Internship Diary- Chapter 5

AI/ML and Models

Data science works in conjunction with AI and ML to extract valuable insights and knowledge from data. Data scientists utilize various techniques and tools to collect, clean, analyze, and interpret data. AI, as a broader field, incorporates ML and deep learning to provide intelligent capabilities to data science. Here's how they fit into the broader field:

Machine Learning (ML): ML is a key component of data science. It provides algorithms and models that enable machines to learn from data and make predictions or decisions. ML enables predictions and classifications of new, unseen data by training models on historical data.

ML is like a student who learns from examples. The more examples the student studies, the better they recognize patterns, make accurate predictions, and are also able to solve similar problems in the future.

Deep Learning: Deep learning is a subset of ML that uses artificial neural networks with multiple layers (deep neural networks) to process and extract features from data. Deep learning has revolutionized several areas of data science, such as image and speech recognition, natural language processing, and recommendation systems.

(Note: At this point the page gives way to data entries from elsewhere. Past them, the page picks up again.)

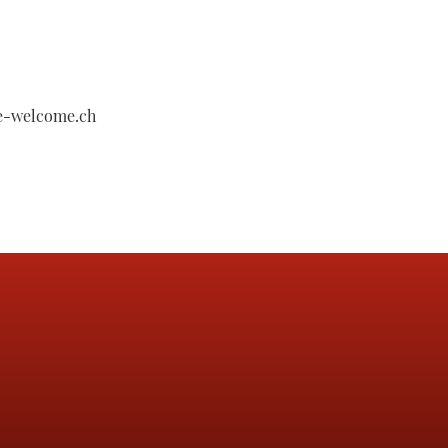
be-welcome.ch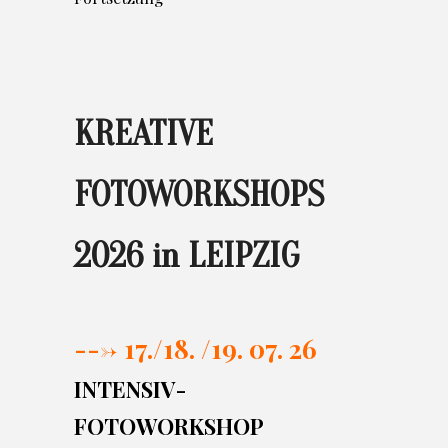
KREATIVE
FOTOWORKSHOPS
2026 in LEIPZIG
---> 17./
18. /19. 07. 26
INTENSIV-
FOTOWORKSHOP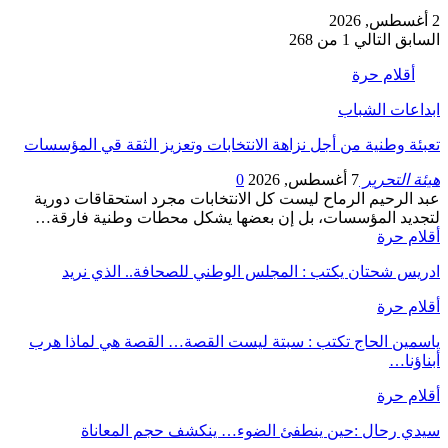
2 أغسطس, 2026
السابق
التالي
1 من 268
أقلام حرة
ابداعات الشباب
تعبئة وطنية من أجل نزاهة الانتخابات وتعزيز الثقة قي المؤسسات
هيئة التحرير
7 أغسطس, 2026
0
عبد الرحيم الرماح ليست كل الانتخابات مجرد استحقاقات دورية
لتجديد المؤسسات، بل إن بعضها يشكل محطات وطنية فارقة…
أقلام حرة
ادريس شحتان يكتب : المجلس الوطني للصحافة.. الذي نريد
أقلام حرة
ياسمين الحاج تكتب : سبتة ليست القصة… القصة هي لماذا هرب
أبناؤنا…
أقلام حرة
سيدي رحال :حين ينطفئ الضوء… ينكشف حجم المعاناة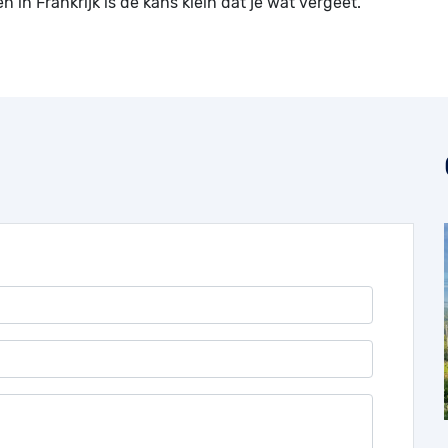
 in Frankrijk is de kans klein dat je wat vergeet.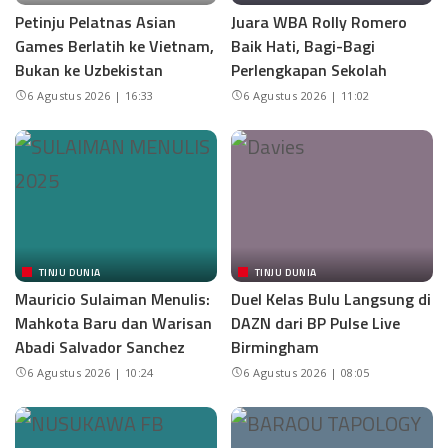
Petinju Pelatnas Asian
Juara WBA Rolly Romero
Games Berlatih ke Vietnam,
Baik Hati, Bagi-Bagi
Bukan ke Uzbekistan
Perlengkapan Sekolah
6 Agustus 2026 | 16:33
6 Agustus 2026 | 11:02
TINJU DUNIA
TINJU DUNIA
Mauricio Sulaiman Menulis:
Duel Kelas Bulu Langsung di
Mahkota Baru dan Warisan
DAZN dari BP Pulse Live
Abadi Salvador Sanchez
Birmingham
6 Agustus 2026 | 10:24
6 Agustus 2026 | 08:05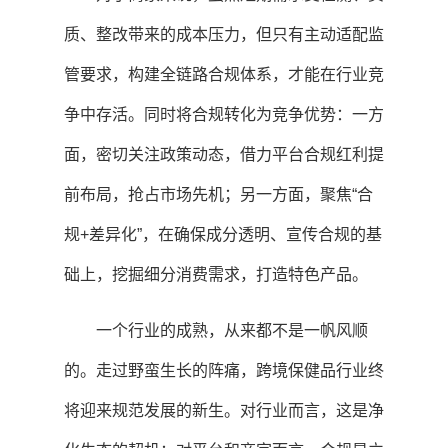
质、整改带来的成本压力，但只有主动适配监
管要求，构建全链路合规体系，才能在行业竞
争中存活。同时将合规转化为竞争优势：一方
面，密切关注政策动态，借力平台合规红利提
前布局，抢占市场先机；另一方面，聚焦“合
规+差异化”，在确保成分透明、宣传合规的基
础上，挖掘细分消费需求，打造特色产品。
一个行业的成熟，从来都不是一帆风顺
的。走过野蛮生长的阵痛，跨境保健品行业终
将迎来规范发展的新生。对行业而言，这是净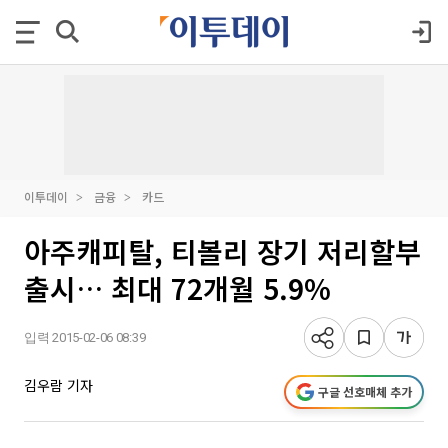
이투데이
금융
카드
아주캐피탈, 티볼리 장기 저리할부
출시… 최대 72개월 5.9%
입력 2015-02-06 08:39
김우람 기자
구글 선호매체 추가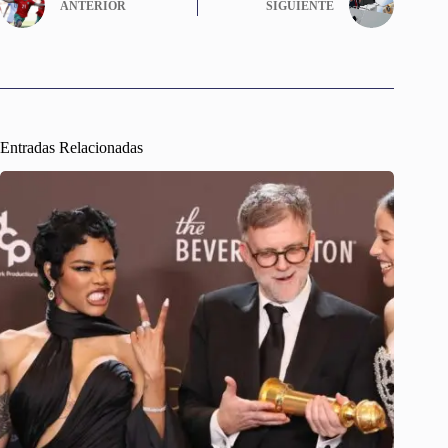
ANTERIOR
SIGUIENTE
Entradas Relacionadas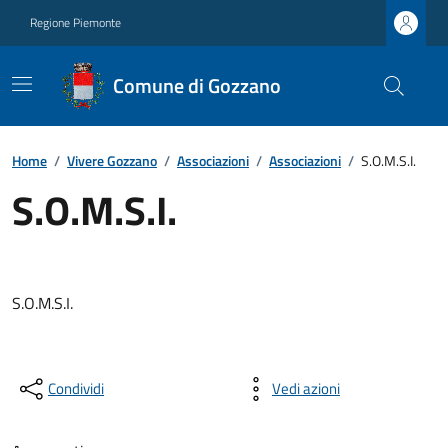
Regione Piemonte
Comune di Gozzano
Home
/
Vivere Gozzano
/
Associazioni
/
Associazioni
/
S.O.M.S.I.
S.O.M.S.I.
S.O.M.S.I.
Condividi
Vedi azioni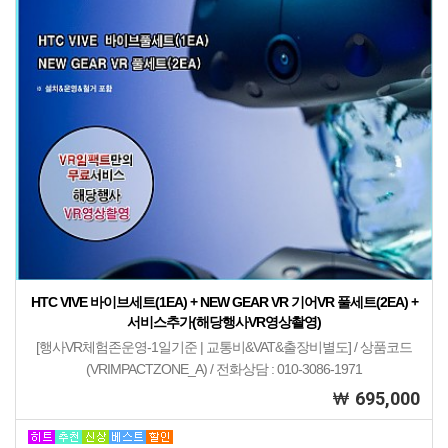
HTC VIVE 바이브세트(1EA) + NEW GEAR VR 기어VR 풀세트(2EA) +
서비스추가(해당행사VR영상촬영)
[행사VR체험존운영-1일기준 | 교통비&VAT&출장비별도] / 상품코드
(VRIMPACTZONE_A) / 전화상담 : 010-3086-1971
695,000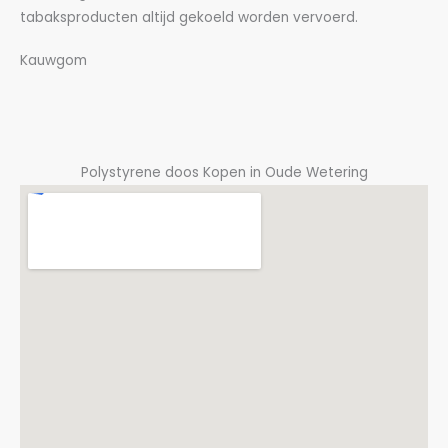
tabaksproducten altijd gekoeld worden vervoerd.
Kauwgom
Polystyrene doos Kopen in Oude Wetering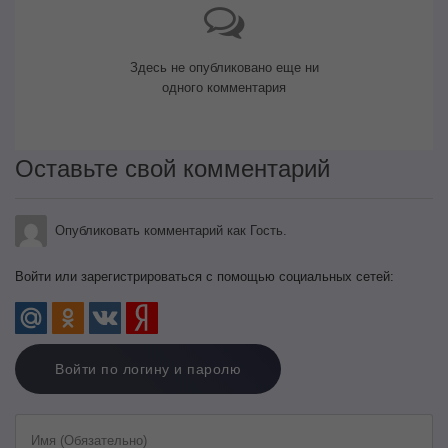
Здесь не опубликовано еще ни
одного комментария
Оставьте свой комментарий
Опубликовать комментарий как Гость.
Войти или зарегистрироваться с помощью социальных сетей:
Войти по логину и паролю
Имя (Обязательно)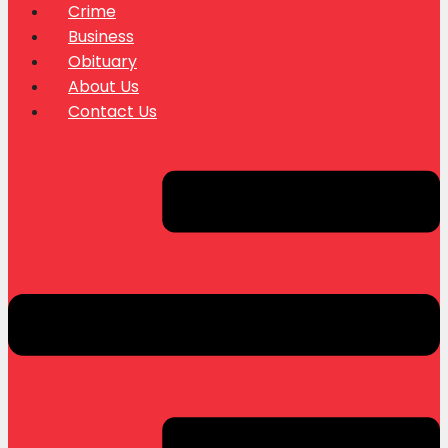
Crime
Business
Obituary
About Us
Contact Us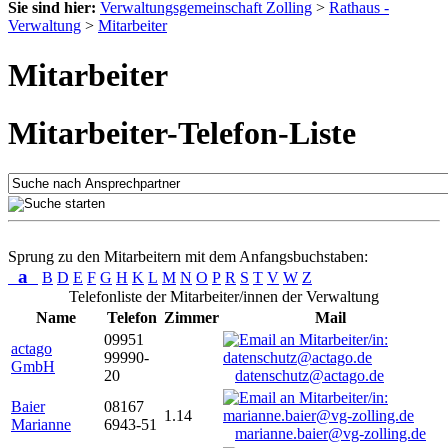
Sie sind hier:
Verwaltungsgemeinschaft Zolling
>
Rathaus -
Verwaltung
>
Mitarbeiter
Mitarbeiter
Mitarbeiter-Telefon-Liste
Sprung zu den Mitarbeitern mit dem Anfangsbuchstaben:
a
B
D
E
F
G
H
K
L
M
N
O
P
R
S
T
V
W
Z
Telefonliste der Mitarbeiter/innen der Verwaltung
Name
Telefon
Zimmer
Mail
09951
actago
99990-
GmbH
20
datenschutz@actago.de
Baier
08167
1.14
Marianne
6943-51
marianne.baier@vg-zolling.de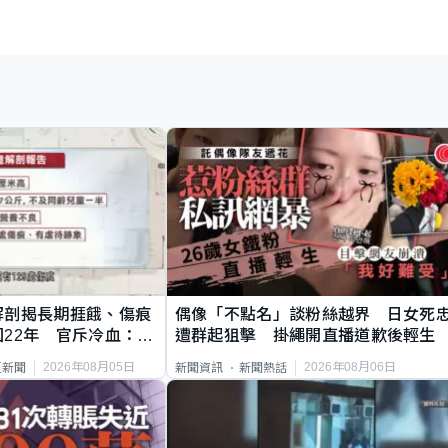
解剖揭長期捱餓、傷痕
偶像「不點名」談粉絲越界 日女死
22年 官斥冷血：同
遭群起狙擊 掛繩開直播道歉後輕生
2026年08月05日
2026年08月06日
頁新聞
新聞資訊
新聞熱話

Deep learning is like a complex network of interconnected workers. Each worker (neuron) performs a simple task, but when they work together in multiple layers, they can tackle complex problems.

AI Applications: AI encompasses a broader set of technologies and techniques aimed at creating intelligent systems that can perform tasks that typically require human intelligence. ML and deep learning are crucial components of AI, as they provide the learning and decision-making capabilities necessary for AI systems.

We can imagine AI as a general-purpose toolbox with various tools. Each tool represents a different technique or algorithm that can be used to build intelligent systems. The toolbox provides a wide range of capabilities for solving diverse problems.

I have witnessed the application of AI/ML models while working at Tiger. Each model offers unique functionality and is selected based on the specific characteristics of the data and the goals of the task at hand. Let’s understand a few-

Random Forest Classifier: The Random Forest classifier is a popular machine learning model used for both classification and regression tasks. It operates by constructing an ensemble of decision trees, where each tree is trained on a random subset of features and data samples. During prediction, the model combines the predictions of multiple decision trees to determine the final output. Random Forest is versatile, interpretable, and widely used due to its excellent performance and resistance to outliers.

Logistic Regression: Logistic Regression is a statistical model commonly used for binary classification problems. Despite its name, it is primarily used for classification rather than regression tasks. Logistic Regression works by assigning weights to features and using them to calculate the likelihood of a data point belonging to a specific class. Logistic Regression is computationally efficient, performs well with linearly separable data, and provides insights into the importance and direction of features.

Gradient Boosting Classifier: The Gradient Boosting Classifier is an ensemble learning method that combines multiple weak predictive models, typically decision trees, to create a strong predictive model. It iteratively builds models in a stage-wise manner, where each subsequent model corrects the mistakes made by the previous model. It improves the performance of weak models by focusing on the instances that are difficult to classify correctly. Gradient Boosting is known for its high predictive accuracy, robustness against overfitting, and flexibility to handle various types of data.

These models, along with other techniques in data science, empower organizations to extract insights, make data-driven decisions, and solve complex problems across a wide range of industries and domains.